Task requirements >> Set down, unchanged, the line with "5. Awotua-Efebo, E.B" and everything after it through the last line of the data.

Segment Open

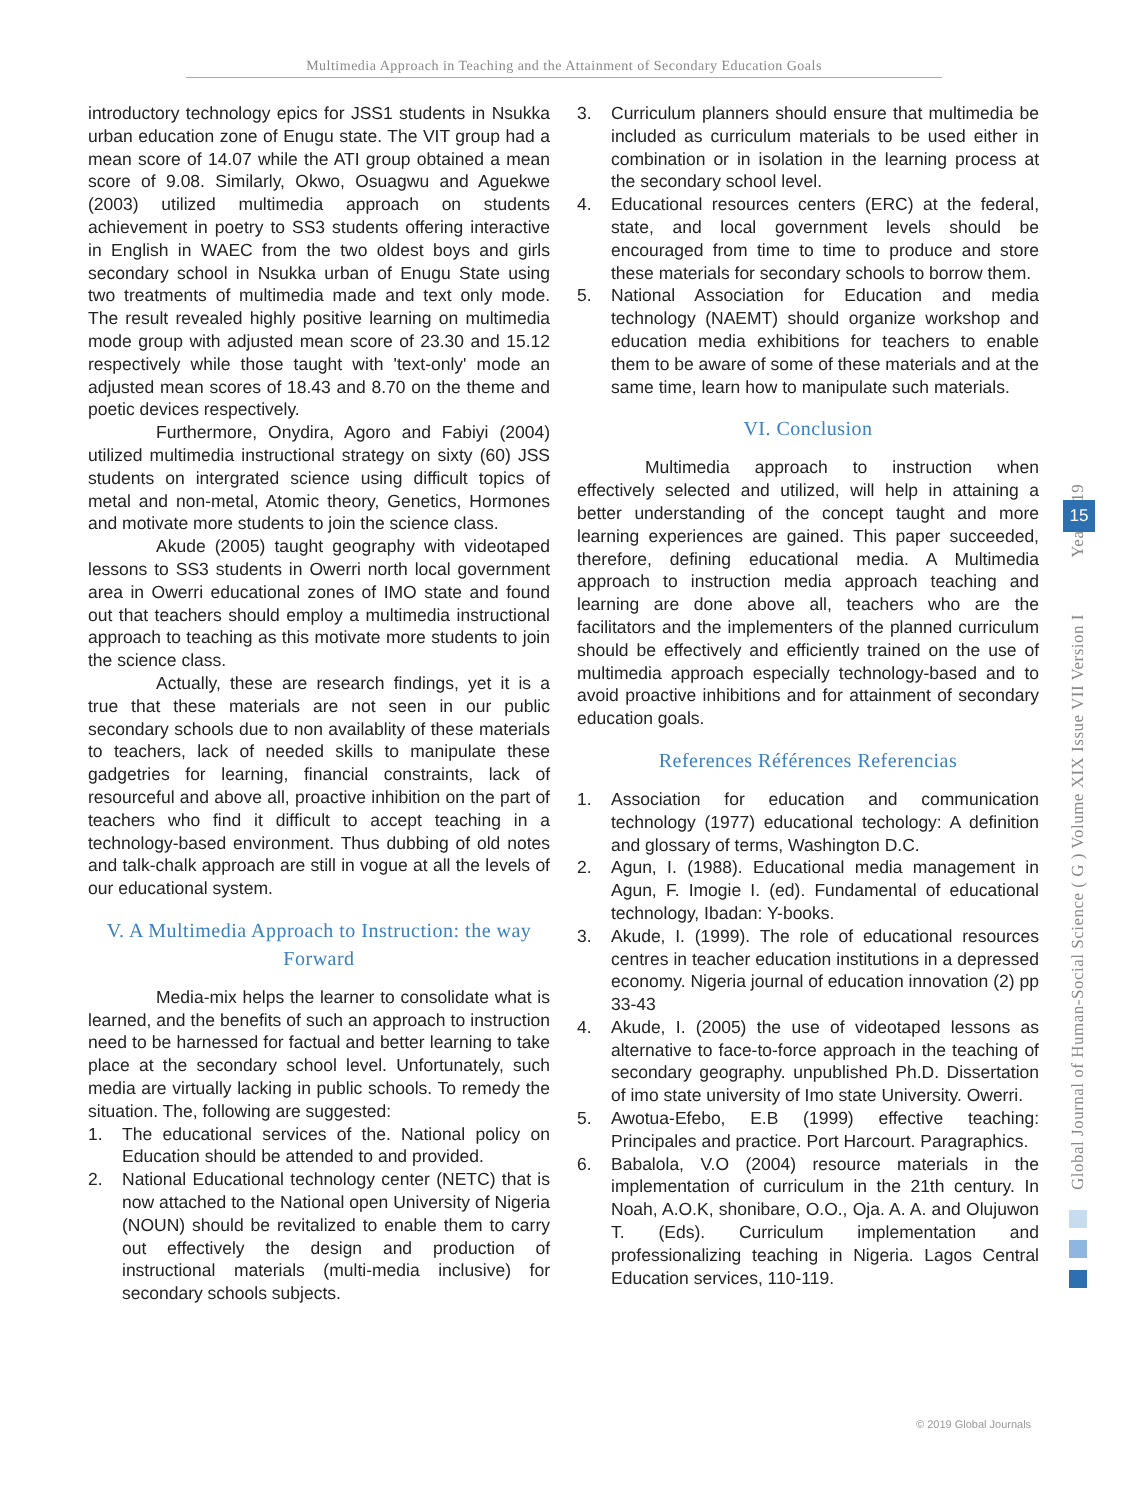Multimedia Approach in Teaching and the Attainment of Secondary Education Goals
introductory technology epics for JSS1 students in Nsukka urban education zone of Enugu state. The VIT group had a mean score of 14.07 while the ATI group obtained a mean score of 9.08. Similarly, Okwo, Osuagwu and Aguekwe (2003) utilized multimedia approach on students achievement in poetry to SS3 students offering interactive in English in WAEC from the two oldest boys and girls secondary school in Nsukka urban of Enugu State using two treatments of multimedia made and text only mode. The result revealed highly positive learning on multimedia mode group with adjusted mean score of 23.30 and 15.12 respectively while those taught with 'text-only' mode an adjusted mean scores of 18.43 and 8.70 on the theme and poetic devices respectively.
Furthermore, Onydira, Agoro and Fabiyi (2004) utilized multimedia instructional strategy on sixty (60) JSS students on intergrated science using difficult topics of metal and non-metal, Atomic theory, Genetics, Hormones and motivate more students to join the science class.
Akude (2005) taught geography with videotaped lessons to SS3 students in Owerri north local government area in Owerri educational zones of IMO state and found out that teachers should employ a multimedia instructional approach to teaching as this motivate more students to join the science class.
Actually, these are research findings, yet it is a true that these materials are not seen in our public secondary schools due to non availablity of these materials to teachers, lack of needed skills to manipulate these gadgetries for learning, financial constraints, lack of resourceful and above all, proactive inhibition on the part of teachers who find it difficult to accept teaching in a technology-based environment. Thus dubbing of old notes and talk-chalk approach are still in vogue at all the levels of our educational system.
V. A Multimedia Approach to Instruction: the way Forward
Media-mix helps the learner to consolidate what is learned, and the benefits of such an approach to instruction need to be harnessed for factual and better learning to take place at the secondary school level. Unfortunately, such media are virtually lacking in public schools. To remedy the situation. The, following are suggested:
1. The educational services of the. National policy on Education should be attended to and provided.
2. National Educational technology center (NETC) that is now attached to the National open University of Nigeria (NOUN) should be revitalized to enable them to carry out effectively the design and production of instructional materials (multi-media inclusive) for secondary schools subjects.
3. Curriculum planners should ensure that multimedia be included as curriculum materials to be used either in combination or in isolation in the learning process at the secondary school level.
4. Educational resources centers (ERC) at the federal, state, and local government levels should be encouraged from time to time to produce and store these materials for secondary schools to borrow them.
5. National Association for Education and media technology (NAEMT) should organize workshop and education media exhibitions for teachers to enable them to be aware of some of these materials and at the same time, learn how to manipulate such materials.
VI. Conclusion
Multimedia approach to instruction when effectively selected and utilized, will help in attaining a better understanding of the concept taught and more learning experiences are gained. This paper succeeded, therefore, defining educational media. A Multimedia approach to instruction media approach teaching and learning are done above all, teachers who are the facilitators and the implementers of the planned curriculum should be effectively and efficiently trained on the use of multimedia approach especially technology-based and to avoid proactive inhibitions and for attainment of secondary education goals.
References Références Referencias
1. Association for education and communication technology (1977) educational techology: A definition and glossary of terms, Washington D.C.
2. Agun, I. (1988). Educational media management in Agun, F. Imogie I. (ed). Fundamental of educational technology, Ibadan: Y-books.
3. Akude, I. (1999). The role of educational resources centres in teacher education institutions in a depressed economy. Nigeria journal of education innovation (2) pp 33-43
4. Akude, I. (2005) the use of videotaped lessons as alternative to face-to-force approach in the teaching of secondary geography. unpublished Ph.D. Dissertation of imo state university of Imo state University. Owerri.
5. Awotua-Efebo, E.B (1999) effective teaching: Principales and practice. Port Harcourt. Paragraphics.
6. Babalola, V.O (2004) resource materials in the implementation of curriculum in the 21th century. In Noah, A.O.K, shonibare, O.O., Oja. A. A. and Olujuwon T. (Eds). Curriculum implementation and professionalizing teaching in Nigeria. Lagos Central Education services, 110-119.
Global Journal of Human-Social Science ( G ) Volume XIX Issue VII Version I Year 2019
15
© 2019 Global Journals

Segment Closed

Solution for this task >>
5. Awotua-Efebo, E.B (1999) effective teaching: Principales and practice. Port Harcourt. Paragraphics.
6. Babalola, V.O (2004) resource materials in the implementation of curriculum in the 21th century. In Noah, A.O.K, shonibare, O.O., Oja. A. A. and Olujuwon T. (Eds). Curriculum implementation and professionalizing teaching in Nigeria. Lagos Central Education services, 110-119.
Global Journal of Human-Social Science ( G ) Volume XIX Issue VII Version I Year 2019
15
© 2019 Global Journals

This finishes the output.